Stress Path Evolution during Fluid Injection into Geological Formations

Abstract:

Safe injection of a fluid, like carbon dioxide (CO₂), into geological formations is an essential part of CO₂ storage and enhanced oil recovery (EOR) projects. Injection causes pressure changes inside the reservoir, thus changing effective and total stresses inside and outside of the reservoir. These changes can bring the reservoir and/or its surroundings to failure conditions. The existence of faults and weak zones increases the likelihood of failure in rock masses depending on the amount of the injection-induced changes and the formation properties. This paper discusses the stress changes in different reservoir and injection conditions. To do so, an in-house numerical code (MDEM) was used. Analysis indicates that the pressure buildup can significantly change the total and effective stresses. Also, the presence of a fault can influence the stress changes at the fault vicinity, both in the cap rock and the upper portion of the reservoir depending on the fault properties and the in situ stress regime. Simulation results show that the upper portion of the reservoir and the cap rock experience a greater decrease in the mean effective stresses and a greater increase in the deviatoric stress in the footwall of the fault in reverse faulting stress regime. This means that the presence of faults can bring some parts of the reservoir and the cap rock to a more unstable condition. But this does not necessary mean that the fault is unstable itself. Analysis indicates that due to injection, i.e., unloading of the reservoir, faults can deform elastically and the pore pressure difference between the reservoir and the cap rock and/or underlying layer leads to different stress changes compared to the reservoir center.

Introduction

Fluid injection operations related to geo-energies are becoming more frequent. Geo-energies aim at significantly reducing carbon dioxide (CO₂) emissions to the atmosphere to mitigate climate change. In particular, carbon capture and storage (CCS) has been proposed as one of the most feasible options in the short-term to reduce CO₂ emissions (IEA, 2010). Nevertheless, the cost of CCS may hinder the deployment of CCS projects. Thus, giving an additional value to CO₂ injection through its utilization to obtain an economic benefit will motivate CO₂ storage in the subsurface. An option of carbon capture, utilization and storage (CCUS) is enhanced oil recovery using CO₂ (CO₂-EOR), as it has been done at Weyburn, Canada, since 2000 (Verdon et al., 2011).

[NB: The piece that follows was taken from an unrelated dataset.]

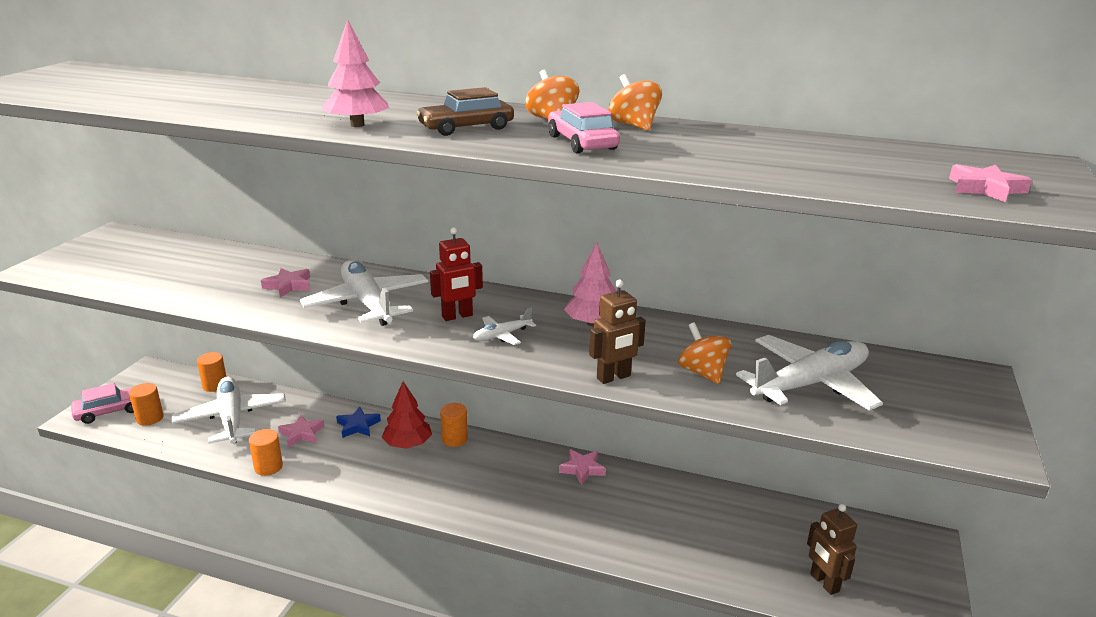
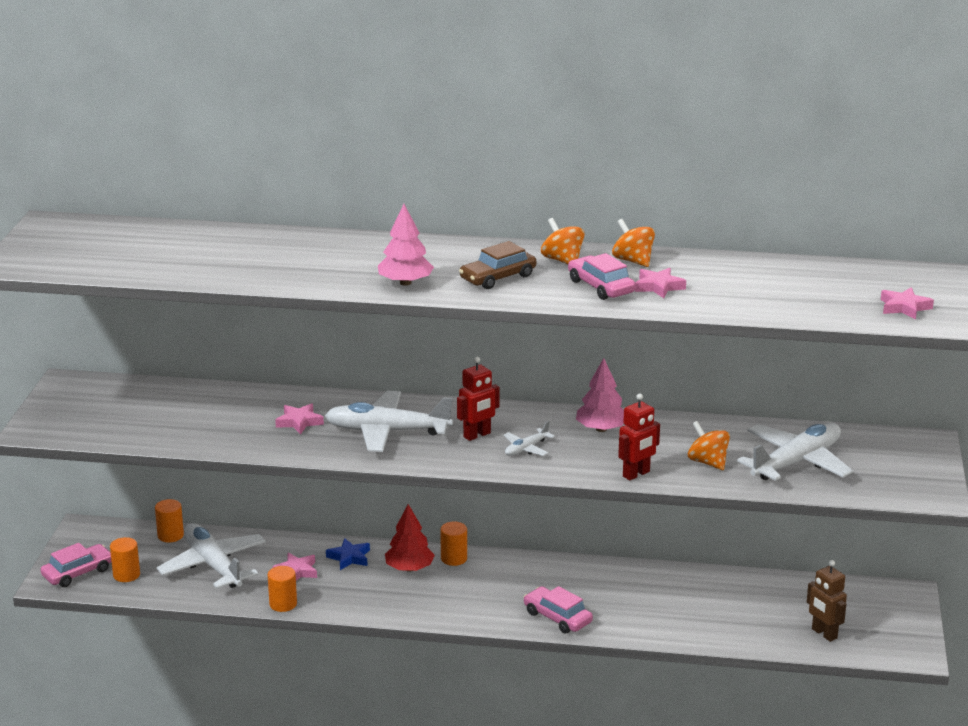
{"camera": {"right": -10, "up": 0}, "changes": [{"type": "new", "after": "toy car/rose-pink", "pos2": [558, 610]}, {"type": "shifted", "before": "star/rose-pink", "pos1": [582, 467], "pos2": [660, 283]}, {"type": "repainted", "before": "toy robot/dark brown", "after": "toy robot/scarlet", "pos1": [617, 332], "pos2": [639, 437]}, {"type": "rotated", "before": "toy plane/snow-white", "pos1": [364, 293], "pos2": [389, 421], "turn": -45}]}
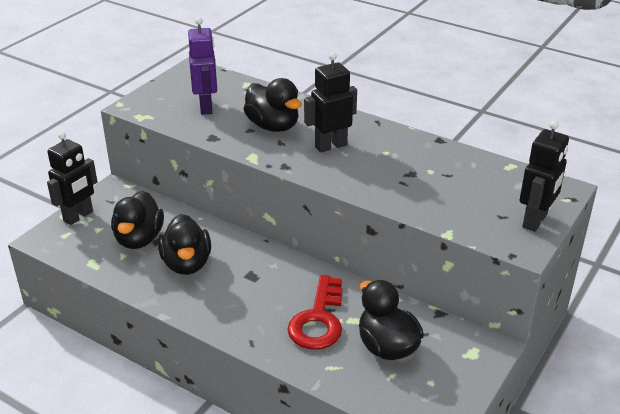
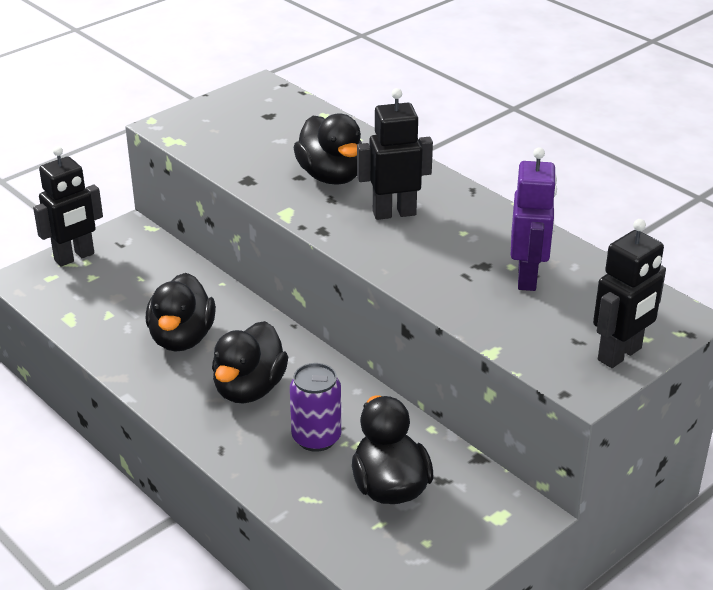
{"camera": {"right": 15, "up": 0}, "changes": [{"type": "shifted", "before": "rubber duck/black", "pos1": [137, 220], "pos2": [250, 362]}, {"type": "shifted", "before": "toy robot/purple", "pos1": [202, 66], "pos2": [534, 219]}, {"type": "swapped", "before": "door key/scarlet", "after": "can/purple", "pos1": [315, 312], "pos2": [315, 407]}]}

Most of the research involving geomechanics related to geologic carbon storage considers extensive aquifers without including faults (e.g., Gor et al., 2013; Vilarrasa, 2014; Goodarzi et al., 2015). However, the pressure perturbation cone will extend over large distances (up to hundreds of km) for the duration of CO₂ injection, which is planned to last over several decades (Birkholzer et al., 2009; Vilarrasa and Carrera, 2015). Thus, faults present in the far-field will be affected by injection. Additionally, the available storage formations will not always be extensive and injection may have to be done in reservoirs limited by faults (Castelletto et al., 2013), like at Snøhvit, Norway (Hansen et al., 2013). Furthermore, mature oil reservoirs for CO₂-EOR are usually compartimentalized, so the assumption of extensive formation may not be applicable.